Из подвалов памяти всплывает старый анекдот, одновременно еврейский и гомосексуальный. По-видимому, дореволюционный, так сказать, времен Кузмина.
“В глухое местечко приезжает столичный интеллектуал с лекцией о гомосексуализме. Старые евреи, группирующиеся около синагоги, идти на такое, конечно, не могут и решают послать кого-то из молодых. Тот идет и по возвращении отчитывается:
– Вос фар общэ впечатленэ – зер сложнэ. Абер конкретнэ – дер тохес хот а грэйсе будущэ.”
[55]
Вместе с тохесом, надеюсь, грэйсе будущэ имеет и моя формулировка. К сожалению, будущему, подобно линии горизонта, свойственно по мере приближения отодвигаться.
Горький, Зонтаг
Так сошлось, что накануне юбилейного празднования, устроенного мне Быковым (22 сентября 2012 года в Тургеневской библиотеке), я страшно отравился едой из престижной кулинарии (как мне потом объяснили, высокая цена ничего в Москве не гарантирует – скорее наоборот: дорогую еду не раскупают, и она продается в тухлом виде), всю ночь мучился, глотал лекарства, на свой вечер явился изящно исхудавшим, следующую ночь, в преддверии отлета в Калифорнию, провел вообще в ступоре, вызванном, по-видимому, чрезмерным приемом медикаментов, поддался на уговоры встревоженной жены о вызове “скорой”, получил спасительный укол, уснул, а утром уже полусидел-полулежал в “Шереметьево” в ожидании рейса.

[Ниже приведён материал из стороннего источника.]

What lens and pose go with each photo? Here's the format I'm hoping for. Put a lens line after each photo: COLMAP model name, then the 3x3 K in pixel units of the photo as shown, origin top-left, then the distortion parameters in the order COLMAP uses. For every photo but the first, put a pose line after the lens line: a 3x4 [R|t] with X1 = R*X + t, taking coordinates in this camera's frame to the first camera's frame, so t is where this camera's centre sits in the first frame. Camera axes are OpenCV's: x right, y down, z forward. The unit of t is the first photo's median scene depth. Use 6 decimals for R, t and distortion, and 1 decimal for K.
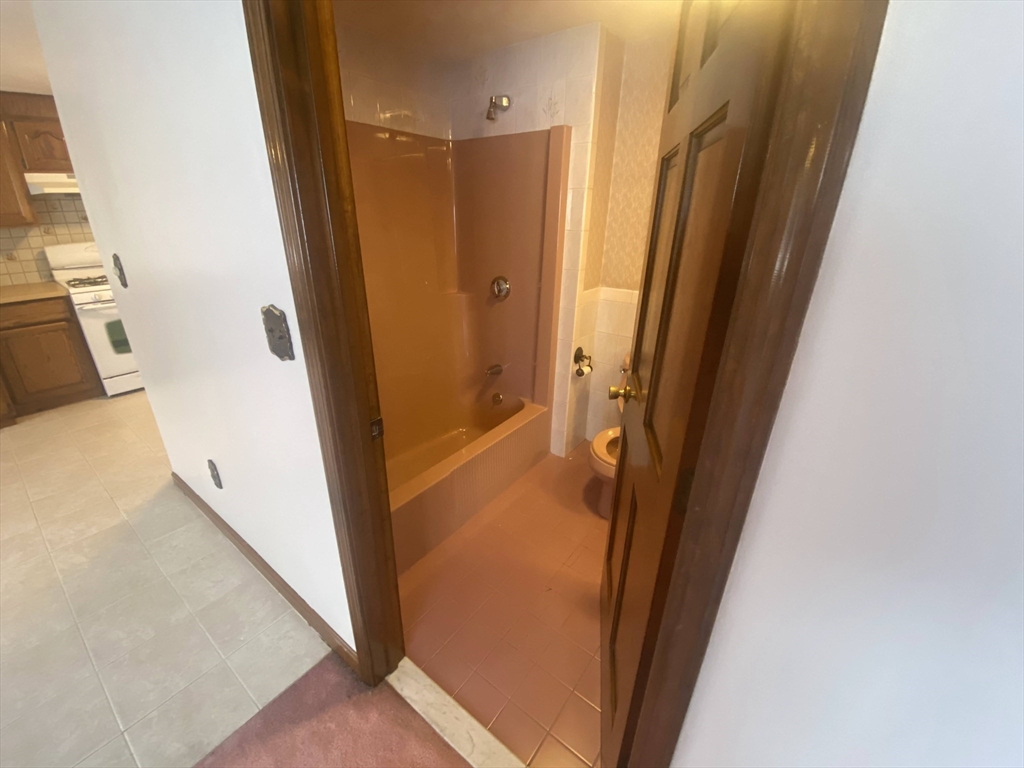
lens RADIAL K [[417.2, 0, 505.8], [0, 417.2, 391.6], [0, 0, 1]] dist [0.003679, -0.011202]
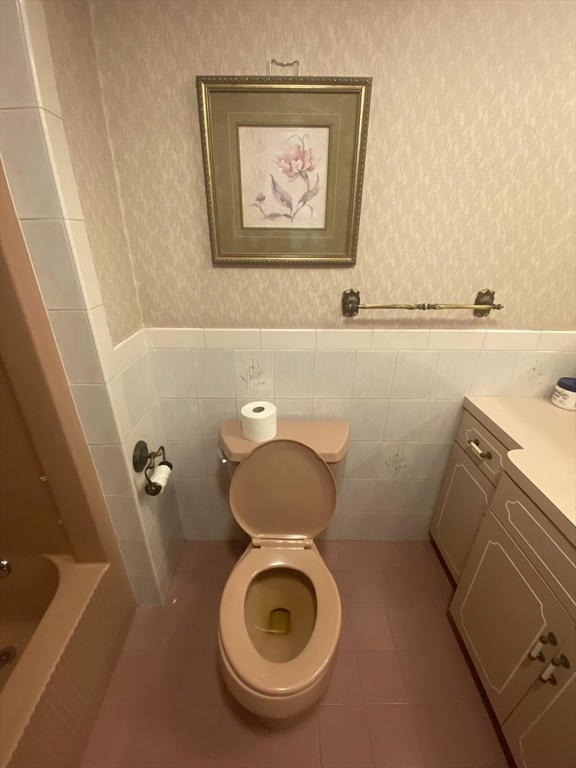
lens RADIAL K [[312.9, 0, 289.2], [0, 312.9, 390.6], [0, 0, 1]] dist [0.003679, -0.011202]
pose [[0.791501, -0.264652, 0.550895, 0.133051], [0.244877, 0.963192, 0.110893, -0.180143], [-0.559966, 0.047129, 0.827174, 0.574875]]
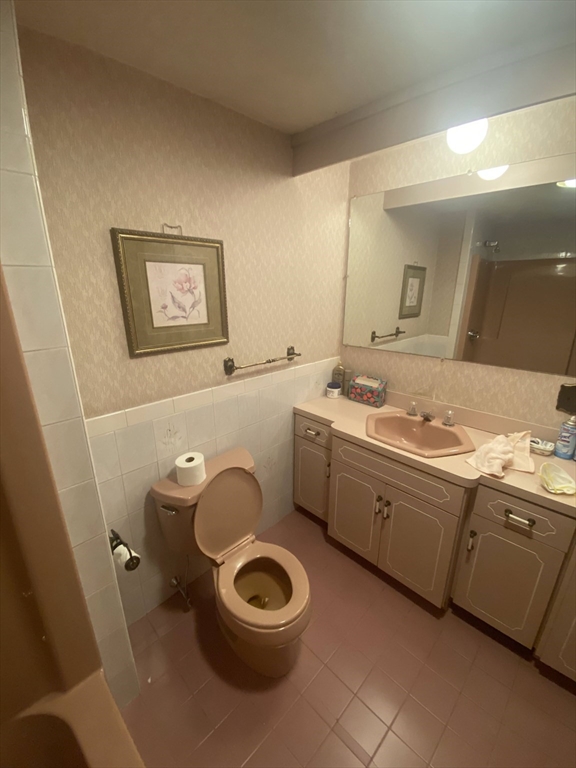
lens RADIAL K [[312.9, 0, 286.8], [0, 312.9, 381.6], [0, 0, 1]] dist [0.003679, -0.011202]
pose [[0.116471, -0.302422, 0.946031, -0.151038], [0.388022, 0.890670, 0.236953, -0.313709], [-0.914261, 0.339483, 0.221083, 0.641778]]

Лада обзванивала по мобильнику друзей, бывших на вечере, с благодарностью за приход и бюллетенем о моем здоровье.
– Гандлевский соболезнует, спрашивает, можешь ли ты лететь?
– Скажи: лететь может – ползти не может!
Пересказ собственных острот – последнее дело, как и подыскание извиняющих его обстоятельств. Бесполезно ссылаться на свое жалкое состояние, буквально взывавшее о преодолении Словом, поскольку пишу я это год спустя, правда, в Москве, но, тьфу-тьфу, в более или менее добром здравии.
Как выкрутиться, не знаю. Разве что сделав еще один вербальный виток – выдав свою хохму за интертекстуальную задачку, решение которой для постсоветского читателя может представить определенную трудность. В порядке подсказки напомню, что предметом элитного – кэмпового – потребления иногда становятся пошлейшие тексты предыдущих эпох. (Кажется, заодно наклевывается и перекличка с просроченной говядиной.)
Бернштейн, Хайдеггер
Как-то раз президент поехал в Сочи, чтобы задать показательную – перед телекамерами – выволочку вороватым прорабам олимпийской стройки. Уличив очередного босса в отставании от графика, он потребовал гарантий, что тот все-таки уложится в срок.
– Обещаете?
– Постараемся, Владимир Владимирович.
– Постараетесь или сделаете?
– Будем делать все возможное, Владимир Владимирович.
– Будем делать, будем делать!.. Что же у вас получается? Движение – всё, цель – ничто?! Это троцкизм!!
Троцкизм?.. В смысле: ревизионизм?.. Нет, не брошу спасательного интертекстуального круга молодежи, не прошедшей боевого крещения основами марксизма-ленинизма и потому неспособной оценить столь причудливую игру означающих. И прямо перейду к ответу на вопрос, возникающий у более искушенного наблюдателя: чту же – хотя бы приблизительно, чту – думал, говоря это, человек, от которого столько зависит в нашей многострадальной стране? Боюсь, что ничего он такого особенного не думал, то есть думал что-нибудь свое обычное, типа: “Ща я вам всем покажу!”. А говорил вообще не он: им, как и всеми нами, говорил язык, худо-бедно усвоенный в нежном возрасте.